How to Measure Juries of Models Metric
A jury is a pipeline, not one evaluator. Wire the row-level signals first, then the aggregation:
- Per-judge score: each
CustomEvaluationreturns a 0–1 score with reason; track all of them, not just the consensus. - Inter-judge agreement (dashboard signal): Krippendorff’s alpha or pairwise Pearson on judge scores — if alpha falls under 0.5, the jury is incoherent and the rubric needs work.
- Disagreement-flagged rate: the share of rows where max judge minus min judge exceeds a threshold; route to human annotation.
- Consensus drift: track jury mean per release; sudden shifts without a known model/prompt change signal a juror has drifted.
- User-feedback correlation: thumbs-down rate vs. consensus score by cohort — the proxy that validates the jury isn’t gaming itself.
Minimal Python:
from fi.evals import CustomEvaluation
import statistics
jurors = [("claude_judge", "claude-opus-4-7"), ("gpt_judge", "gpt-4o"), ("gemini_judge", "gemini-2.5-pro")]
judges = [CustomEvaluation(name=n, model=m, rubric=RUBRIC) for n, m in jurors]
scores = [judge.evaluate(input=q, output=a).score for judge in judges]
consensus = statistics.median(scores)
needs_review = max(scores) - min(scores) > 0.25
Common mistakes
- Picking three judges from one model family. Three GPT models share most biases; pick across Claude, GPT, Gemini, Llama for real diversity.
- Aggregating with mean when the rubric is bimodal. Mean hides bimodality; use median or majority vote when scores cluster at 0 and 1.
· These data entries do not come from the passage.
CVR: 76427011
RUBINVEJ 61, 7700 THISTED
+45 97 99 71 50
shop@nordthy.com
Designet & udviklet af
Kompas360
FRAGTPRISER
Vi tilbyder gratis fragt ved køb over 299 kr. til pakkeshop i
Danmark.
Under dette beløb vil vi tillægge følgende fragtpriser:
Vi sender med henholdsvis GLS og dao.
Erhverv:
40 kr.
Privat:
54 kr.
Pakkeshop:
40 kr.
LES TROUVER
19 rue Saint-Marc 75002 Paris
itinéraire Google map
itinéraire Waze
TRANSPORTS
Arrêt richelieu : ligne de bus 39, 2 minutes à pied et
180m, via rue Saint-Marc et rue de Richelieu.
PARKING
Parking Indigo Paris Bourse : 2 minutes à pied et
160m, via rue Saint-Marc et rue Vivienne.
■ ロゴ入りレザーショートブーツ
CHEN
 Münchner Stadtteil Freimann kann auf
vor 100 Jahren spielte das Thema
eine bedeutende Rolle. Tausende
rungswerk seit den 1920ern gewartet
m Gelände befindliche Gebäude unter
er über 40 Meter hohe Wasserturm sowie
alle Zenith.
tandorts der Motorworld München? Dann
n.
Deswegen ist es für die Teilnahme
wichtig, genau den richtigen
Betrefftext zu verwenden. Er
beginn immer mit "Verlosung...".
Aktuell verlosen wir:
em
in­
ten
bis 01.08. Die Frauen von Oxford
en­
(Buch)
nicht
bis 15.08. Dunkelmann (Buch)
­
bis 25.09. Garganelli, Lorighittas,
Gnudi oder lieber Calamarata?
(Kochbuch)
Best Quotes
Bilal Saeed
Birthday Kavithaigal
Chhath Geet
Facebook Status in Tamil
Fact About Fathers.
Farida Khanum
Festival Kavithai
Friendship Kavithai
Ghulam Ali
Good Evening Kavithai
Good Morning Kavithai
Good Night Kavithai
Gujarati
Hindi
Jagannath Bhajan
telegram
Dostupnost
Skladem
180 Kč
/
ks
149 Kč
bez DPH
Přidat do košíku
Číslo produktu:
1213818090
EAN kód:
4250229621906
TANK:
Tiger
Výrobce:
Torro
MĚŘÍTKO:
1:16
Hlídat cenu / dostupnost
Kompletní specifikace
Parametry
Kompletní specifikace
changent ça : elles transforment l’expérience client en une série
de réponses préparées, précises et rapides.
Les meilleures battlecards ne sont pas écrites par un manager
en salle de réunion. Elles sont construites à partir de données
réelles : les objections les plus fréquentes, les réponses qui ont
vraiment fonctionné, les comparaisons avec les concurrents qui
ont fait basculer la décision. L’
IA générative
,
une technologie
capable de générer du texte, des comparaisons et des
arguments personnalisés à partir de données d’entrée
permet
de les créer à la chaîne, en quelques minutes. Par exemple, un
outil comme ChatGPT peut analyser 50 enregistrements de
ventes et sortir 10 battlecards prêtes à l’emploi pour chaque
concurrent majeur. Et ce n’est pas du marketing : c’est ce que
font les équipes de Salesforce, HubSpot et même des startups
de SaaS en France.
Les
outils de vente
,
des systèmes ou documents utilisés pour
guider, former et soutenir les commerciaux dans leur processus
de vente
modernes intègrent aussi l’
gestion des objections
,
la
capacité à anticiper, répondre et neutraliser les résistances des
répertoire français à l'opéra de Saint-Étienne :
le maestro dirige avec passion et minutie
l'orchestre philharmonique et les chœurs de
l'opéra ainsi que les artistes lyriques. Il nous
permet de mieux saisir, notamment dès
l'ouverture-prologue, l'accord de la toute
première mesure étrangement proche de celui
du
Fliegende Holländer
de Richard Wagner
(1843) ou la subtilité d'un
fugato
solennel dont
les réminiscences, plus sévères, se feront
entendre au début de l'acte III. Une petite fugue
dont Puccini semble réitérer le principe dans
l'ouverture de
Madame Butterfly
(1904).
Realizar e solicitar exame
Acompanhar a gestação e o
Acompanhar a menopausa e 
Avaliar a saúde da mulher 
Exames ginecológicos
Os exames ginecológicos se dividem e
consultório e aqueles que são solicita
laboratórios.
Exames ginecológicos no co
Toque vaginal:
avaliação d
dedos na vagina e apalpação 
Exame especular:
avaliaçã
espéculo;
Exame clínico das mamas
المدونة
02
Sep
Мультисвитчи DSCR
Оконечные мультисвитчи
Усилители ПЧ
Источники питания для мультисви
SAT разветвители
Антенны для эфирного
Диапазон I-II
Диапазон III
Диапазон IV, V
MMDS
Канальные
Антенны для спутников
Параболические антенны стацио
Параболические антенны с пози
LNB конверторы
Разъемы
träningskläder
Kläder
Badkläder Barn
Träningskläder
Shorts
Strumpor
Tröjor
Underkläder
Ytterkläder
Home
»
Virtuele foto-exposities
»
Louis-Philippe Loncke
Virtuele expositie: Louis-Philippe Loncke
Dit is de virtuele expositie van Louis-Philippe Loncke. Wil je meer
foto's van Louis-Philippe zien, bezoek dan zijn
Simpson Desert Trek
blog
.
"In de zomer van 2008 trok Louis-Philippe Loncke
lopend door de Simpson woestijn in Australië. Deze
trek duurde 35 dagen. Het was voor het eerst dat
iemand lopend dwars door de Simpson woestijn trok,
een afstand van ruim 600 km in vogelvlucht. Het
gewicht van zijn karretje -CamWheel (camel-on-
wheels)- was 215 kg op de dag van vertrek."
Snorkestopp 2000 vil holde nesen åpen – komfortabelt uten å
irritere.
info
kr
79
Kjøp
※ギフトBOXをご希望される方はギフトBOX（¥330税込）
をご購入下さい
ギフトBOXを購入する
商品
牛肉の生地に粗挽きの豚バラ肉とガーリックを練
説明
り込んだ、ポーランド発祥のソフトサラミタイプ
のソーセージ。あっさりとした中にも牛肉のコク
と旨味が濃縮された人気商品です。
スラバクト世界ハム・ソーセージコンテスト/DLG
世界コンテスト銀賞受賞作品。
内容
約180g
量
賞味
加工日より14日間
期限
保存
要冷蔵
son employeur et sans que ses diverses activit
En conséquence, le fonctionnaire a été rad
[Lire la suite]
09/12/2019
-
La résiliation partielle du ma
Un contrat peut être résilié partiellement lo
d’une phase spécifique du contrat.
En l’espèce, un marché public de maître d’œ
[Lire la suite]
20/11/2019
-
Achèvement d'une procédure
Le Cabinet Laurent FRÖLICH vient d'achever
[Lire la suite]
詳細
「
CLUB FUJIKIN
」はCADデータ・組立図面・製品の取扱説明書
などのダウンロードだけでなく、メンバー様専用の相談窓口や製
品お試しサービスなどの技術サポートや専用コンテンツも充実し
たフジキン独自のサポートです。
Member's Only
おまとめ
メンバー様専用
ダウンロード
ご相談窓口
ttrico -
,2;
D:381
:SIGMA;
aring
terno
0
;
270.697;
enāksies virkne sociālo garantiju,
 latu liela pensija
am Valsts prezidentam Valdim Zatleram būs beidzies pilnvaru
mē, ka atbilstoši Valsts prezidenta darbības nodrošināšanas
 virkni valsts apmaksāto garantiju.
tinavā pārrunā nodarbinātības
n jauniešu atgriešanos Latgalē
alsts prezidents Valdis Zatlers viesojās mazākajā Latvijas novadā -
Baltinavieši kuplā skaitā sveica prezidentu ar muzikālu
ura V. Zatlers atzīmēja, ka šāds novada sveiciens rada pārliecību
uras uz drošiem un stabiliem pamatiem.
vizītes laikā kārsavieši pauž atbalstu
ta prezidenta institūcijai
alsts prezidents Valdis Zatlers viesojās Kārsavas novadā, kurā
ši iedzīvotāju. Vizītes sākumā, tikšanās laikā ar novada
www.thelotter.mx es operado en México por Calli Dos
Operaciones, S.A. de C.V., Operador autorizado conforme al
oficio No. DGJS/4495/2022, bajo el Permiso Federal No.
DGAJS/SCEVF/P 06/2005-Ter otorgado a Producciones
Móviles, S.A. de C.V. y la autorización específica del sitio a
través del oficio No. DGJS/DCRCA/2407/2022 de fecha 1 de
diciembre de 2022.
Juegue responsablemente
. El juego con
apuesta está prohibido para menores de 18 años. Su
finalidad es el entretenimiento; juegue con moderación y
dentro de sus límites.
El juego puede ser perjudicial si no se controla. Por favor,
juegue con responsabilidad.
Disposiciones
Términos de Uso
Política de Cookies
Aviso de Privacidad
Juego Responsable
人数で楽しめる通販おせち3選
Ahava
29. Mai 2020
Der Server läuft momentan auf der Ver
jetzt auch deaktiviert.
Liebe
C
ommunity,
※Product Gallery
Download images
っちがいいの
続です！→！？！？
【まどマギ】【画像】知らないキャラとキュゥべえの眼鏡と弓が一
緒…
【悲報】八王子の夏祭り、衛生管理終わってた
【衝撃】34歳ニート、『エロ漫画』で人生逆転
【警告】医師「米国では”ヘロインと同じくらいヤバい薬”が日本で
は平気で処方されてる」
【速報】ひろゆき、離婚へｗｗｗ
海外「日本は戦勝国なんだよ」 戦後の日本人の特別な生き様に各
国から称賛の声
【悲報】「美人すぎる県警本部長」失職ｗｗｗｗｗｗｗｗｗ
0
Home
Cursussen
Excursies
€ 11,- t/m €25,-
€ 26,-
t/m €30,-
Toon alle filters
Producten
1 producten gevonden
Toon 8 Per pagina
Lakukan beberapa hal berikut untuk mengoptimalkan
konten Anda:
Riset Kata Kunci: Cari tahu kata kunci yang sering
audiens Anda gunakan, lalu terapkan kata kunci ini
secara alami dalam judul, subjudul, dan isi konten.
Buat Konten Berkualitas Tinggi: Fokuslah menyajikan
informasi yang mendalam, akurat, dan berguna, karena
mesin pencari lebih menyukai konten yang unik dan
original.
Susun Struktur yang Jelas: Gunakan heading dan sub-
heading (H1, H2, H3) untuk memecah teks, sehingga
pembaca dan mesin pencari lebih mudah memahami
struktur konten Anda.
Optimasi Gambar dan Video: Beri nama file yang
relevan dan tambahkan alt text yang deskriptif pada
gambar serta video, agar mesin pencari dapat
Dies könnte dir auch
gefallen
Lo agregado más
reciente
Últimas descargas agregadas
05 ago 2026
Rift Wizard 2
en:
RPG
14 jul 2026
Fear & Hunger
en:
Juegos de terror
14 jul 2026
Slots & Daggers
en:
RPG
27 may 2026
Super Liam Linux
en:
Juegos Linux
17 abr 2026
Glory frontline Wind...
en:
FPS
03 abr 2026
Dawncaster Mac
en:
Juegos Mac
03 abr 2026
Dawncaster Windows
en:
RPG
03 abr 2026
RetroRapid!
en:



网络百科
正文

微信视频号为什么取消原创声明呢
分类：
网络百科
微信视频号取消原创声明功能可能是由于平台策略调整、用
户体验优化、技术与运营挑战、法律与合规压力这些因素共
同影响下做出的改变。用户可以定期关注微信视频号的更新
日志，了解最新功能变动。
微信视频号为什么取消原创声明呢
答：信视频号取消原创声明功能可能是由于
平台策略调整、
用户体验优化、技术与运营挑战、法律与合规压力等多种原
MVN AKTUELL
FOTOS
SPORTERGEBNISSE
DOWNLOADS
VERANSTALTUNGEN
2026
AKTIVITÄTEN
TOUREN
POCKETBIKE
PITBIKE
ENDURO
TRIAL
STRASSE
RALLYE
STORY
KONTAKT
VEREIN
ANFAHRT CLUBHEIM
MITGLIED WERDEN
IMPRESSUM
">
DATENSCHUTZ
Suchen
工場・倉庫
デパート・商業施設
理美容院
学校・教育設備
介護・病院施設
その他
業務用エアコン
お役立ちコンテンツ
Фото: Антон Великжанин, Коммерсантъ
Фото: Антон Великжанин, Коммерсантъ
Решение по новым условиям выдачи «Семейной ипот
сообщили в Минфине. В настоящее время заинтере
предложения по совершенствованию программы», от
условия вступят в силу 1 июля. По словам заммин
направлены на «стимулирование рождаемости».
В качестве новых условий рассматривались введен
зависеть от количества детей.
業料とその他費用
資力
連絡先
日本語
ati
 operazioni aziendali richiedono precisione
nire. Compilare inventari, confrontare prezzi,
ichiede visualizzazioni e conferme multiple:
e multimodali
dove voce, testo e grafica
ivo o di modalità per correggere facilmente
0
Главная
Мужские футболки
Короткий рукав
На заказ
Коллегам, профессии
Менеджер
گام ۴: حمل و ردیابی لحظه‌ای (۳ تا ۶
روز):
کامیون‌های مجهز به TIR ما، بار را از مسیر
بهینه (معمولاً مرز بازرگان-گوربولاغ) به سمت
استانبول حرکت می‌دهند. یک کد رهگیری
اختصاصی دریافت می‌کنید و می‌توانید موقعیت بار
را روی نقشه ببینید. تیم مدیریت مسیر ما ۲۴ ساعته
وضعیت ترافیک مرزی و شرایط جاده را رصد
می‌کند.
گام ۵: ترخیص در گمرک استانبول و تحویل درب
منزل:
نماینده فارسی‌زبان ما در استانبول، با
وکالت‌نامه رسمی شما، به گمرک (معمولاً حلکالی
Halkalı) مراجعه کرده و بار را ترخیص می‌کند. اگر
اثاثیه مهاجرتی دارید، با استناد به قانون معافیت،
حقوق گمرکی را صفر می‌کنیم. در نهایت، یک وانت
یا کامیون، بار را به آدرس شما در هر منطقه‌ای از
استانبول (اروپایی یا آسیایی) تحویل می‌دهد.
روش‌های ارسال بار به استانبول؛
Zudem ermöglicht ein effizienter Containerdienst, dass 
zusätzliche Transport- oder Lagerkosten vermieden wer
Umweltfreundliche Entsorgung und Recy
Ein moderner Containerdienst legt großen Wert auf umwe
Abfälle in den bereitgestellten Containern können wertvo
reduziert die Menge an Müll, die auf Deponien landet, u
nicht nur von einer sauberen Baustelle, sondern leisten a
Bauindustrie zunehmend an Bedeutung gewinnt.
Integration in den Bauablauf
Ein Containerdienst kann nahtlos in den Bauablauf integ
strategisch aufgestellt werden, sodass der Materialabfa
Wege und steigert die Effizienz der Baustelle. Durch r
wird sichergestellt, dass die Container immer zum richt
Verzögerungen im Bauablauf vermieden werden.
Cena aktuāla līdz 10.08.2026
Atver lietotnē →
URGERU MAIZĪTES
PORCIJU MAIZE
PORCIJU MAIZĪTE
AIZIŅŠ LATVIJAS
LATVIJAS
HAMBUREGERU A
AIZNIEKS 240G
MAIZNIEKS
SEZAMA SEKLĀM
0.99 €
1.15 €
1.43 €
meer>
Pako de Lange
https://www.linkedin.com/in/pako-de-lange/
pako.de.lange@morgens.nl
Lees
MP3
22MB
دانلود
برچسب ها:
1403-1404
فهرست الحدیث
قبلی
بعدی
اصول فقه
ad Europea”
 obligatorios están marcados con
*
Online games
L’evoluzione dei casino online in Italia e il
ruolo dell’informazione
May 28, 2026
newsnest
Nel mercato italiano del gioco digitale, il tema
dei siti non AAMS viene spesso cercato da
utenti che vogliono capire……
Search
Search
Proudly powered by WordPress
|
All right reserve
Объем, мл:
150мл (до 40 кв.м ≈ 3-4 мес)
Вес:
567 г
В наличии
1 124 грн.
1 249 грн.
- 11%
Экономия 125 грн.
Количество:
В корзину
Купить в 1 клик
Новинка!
- Letting the candidate model also be a juror. Self-grading inflates scores; the candidate model must not appear in the jury.
- No rubric pinning. If the rubric prompt changes between releases, jury drift is invisible. Version the rubric in the dataset.
- Treating disagreement as noise. High judge disagreement is the most useful signal a jury produces — it means the row deserves human review.
Frequently Asked Questions
What is the juries of models metric?
It is an LLM-as-a-judge evaluation that aggregates scores from three to five different judge models into one consensus score per row, reducing the bias and self-evaluation inflation any single judge introduces.
How is juries-of-models different from a single LLM-as-a-judge?
A single LLM-as-a-judge inherits the judge model's biases — verbosity preference, length bias, family-level drift. Juries aggregate across models, so no single bias dominates and consensus failures are more meaningful signals.
How do you measure juries-of-models in production?
Wrap each judge as a `CustomEvaluation` returning a 0–1 score, run all judges over the same `Dataset`, then aggregate via mean, median, or majority vote. FutureAGI versions both the judge prompts and the aggregation rule per release.